The second means is through God’s dealing with his own Son. God called Jesus “beloved” both after his baptism and transfiguration. Galatians 3:26 declares, "For you are all [children] of God through faith in Christ Jesus.” Through our relationship with Jesus, we are God’s children and thus receive this blessedness.
Socialization is the enemy of our understanding of our being “beloved of God.” I have become convinced that our US American culture teaches us to be self-loathing instead of being beloved. We get messages from everywhere that we are not good-looking enough, not talented enough, not intelligent enough, not wealthy enough, not spiritual enough. We always compare ourselves with those who excel in the areas where we feel lacking; we never look at those who have less in any given category. The result is thinking that we can never measure up. The advertising industry is astute in capitalizing on this self-hate by providing us with products that will, according to their pitch, make us all the things that we are not. Instead, we become disheartened and even depressed, turning to obsessions instead of the core of our being.

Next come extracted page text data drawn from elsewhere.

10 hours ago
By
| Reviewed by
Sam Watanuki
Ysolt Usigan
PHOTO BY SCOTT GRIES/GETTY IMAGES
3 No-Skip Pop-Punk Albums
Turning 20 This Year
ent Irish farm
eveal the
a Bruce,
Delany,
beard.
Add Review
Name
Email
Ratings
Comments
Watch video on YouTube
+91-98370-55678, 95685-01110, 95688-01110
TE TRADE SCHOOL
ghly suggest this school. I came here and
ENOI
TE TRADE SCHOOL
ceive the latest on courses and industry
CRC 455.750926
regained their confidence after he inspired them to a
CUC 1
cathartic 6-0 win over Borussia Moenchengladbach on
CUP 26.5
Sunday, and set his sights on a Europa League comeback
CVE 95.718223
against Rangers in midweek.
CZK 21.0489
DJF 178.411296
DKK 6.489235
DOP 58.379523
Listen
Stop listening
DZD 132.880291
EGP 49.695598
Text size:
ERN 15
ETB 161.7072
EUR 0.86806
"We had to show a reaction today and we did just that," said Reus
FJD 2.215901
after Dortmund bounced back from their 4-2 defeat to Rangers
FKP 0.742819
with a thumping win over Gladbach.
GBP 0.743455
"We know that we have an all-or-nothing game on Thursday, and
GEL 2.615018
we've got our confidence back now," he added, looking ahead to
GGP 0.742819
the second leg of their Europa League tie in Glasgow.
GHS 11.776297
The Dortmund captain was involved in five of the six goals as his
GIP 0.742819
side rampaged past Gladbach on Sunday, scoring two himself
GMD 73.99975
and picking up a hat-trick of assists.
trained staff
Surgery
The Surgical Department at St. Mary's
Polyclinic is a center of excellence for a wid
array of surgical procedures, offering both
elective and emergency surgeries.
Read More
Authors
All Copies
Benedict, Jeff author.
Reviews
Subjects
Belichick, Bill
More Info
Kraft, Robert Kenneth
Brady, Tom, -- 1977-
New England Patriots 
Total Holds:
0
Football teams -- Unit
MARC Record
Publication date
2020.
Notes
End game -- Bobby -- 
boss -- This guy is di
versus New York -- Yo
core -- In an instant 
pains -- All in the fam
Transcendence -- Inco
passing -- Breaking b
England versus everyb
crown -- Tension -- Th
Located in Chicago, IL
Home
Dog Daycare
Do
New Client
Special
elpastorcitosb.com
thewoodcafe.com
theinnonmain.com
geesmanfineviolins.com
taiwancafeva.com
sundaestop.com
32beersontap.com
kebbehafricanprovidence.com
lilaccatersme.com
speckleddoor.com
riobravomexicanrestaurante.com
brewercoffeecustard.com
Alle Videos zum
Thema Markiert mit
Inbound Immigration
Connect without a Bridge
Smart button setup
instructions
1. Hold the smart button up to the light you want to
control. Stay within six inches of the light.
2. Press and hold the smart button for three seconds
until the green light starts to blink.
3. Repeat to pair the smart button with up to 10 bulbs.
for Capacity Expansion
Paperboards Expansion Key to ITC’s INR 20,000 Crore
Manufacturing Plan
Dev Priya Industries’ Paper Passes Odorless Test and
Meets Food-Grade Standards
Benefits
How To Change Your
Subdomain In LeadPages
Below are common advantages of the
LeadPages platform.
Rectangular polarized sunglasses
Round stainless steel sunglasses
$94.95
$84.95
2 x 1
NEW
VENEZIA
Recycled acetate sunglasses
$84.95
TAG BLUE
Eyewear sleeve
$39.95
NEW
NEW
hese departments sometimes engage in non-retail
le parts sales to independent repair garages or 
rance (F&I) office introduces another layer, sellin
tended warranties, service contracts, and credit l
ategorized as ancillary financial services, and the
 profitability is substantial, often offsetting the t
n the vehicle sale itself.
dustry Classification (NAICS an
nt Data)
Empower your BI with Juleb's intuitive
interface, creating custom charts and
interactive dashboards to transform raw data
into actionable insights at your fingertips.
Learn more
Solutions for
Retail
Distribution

How can we be trained to recognize our core instead of these false messages? How can we learn and believe that we are “beloved of God” through all eternity?
As part of the core curriculum at EMU, I taught a course with a colleague called: “dealing with suffering and loss.” At the end of each year, during our final exam, we had students face each other in inside/outside circles, look directly in each other’s eyes, and say to each other: “You are beloved of God.” The outer circle moved to the next student and continued moving until all students were covered. Then we opened it up to anyone. It has a powerful effect. It is almost magical. There is laughter, there are hugs and there are tears. After we started the exercise, the students really got into the it. On class evaluations, many said that they will carry this phrase with them throughout their lives.
The magic of the phrase “You are beloved of God,” comes about because it is given freely as a gift. The eyes are a window into the soul and looking into each other’s eyes while stating this simple phrase goes directly to the soul, the core of our being where our God likeness lies. It connects on a very deep level. It helps us to realize that in God’s eyes we don’t have to measure up to any artificial cultural standard. He loves us as we are.
When I gave spiritual direction, I would ask my directees to go home and look into the mirror at their eyes and say: “you are beloved of God.” For some reason, it is extremely difficult for most people to do the mirror exercise. We are so used to seeing our ego and our outward appearance when we look in the mirror, that we forget that we also have a soul that needs to be groomed. I challenge each of you to do the same sometime. It needs to be done multiple times.
You are beloved of God because you were made in God’s image and likeness, and God is love. You have been embraced by God’s eternal love before you were born and after you die. Despite my natural, but unfortunate prejudgments, the barista, the Mennonite congregation in Colombia, the guerilla, María, Jorge and Pedro are all born in God’s image and likeness and are beloved of God. Despite socialization that covers up the core of our being. We are made in God’s image and likeness, and we are beloved of God.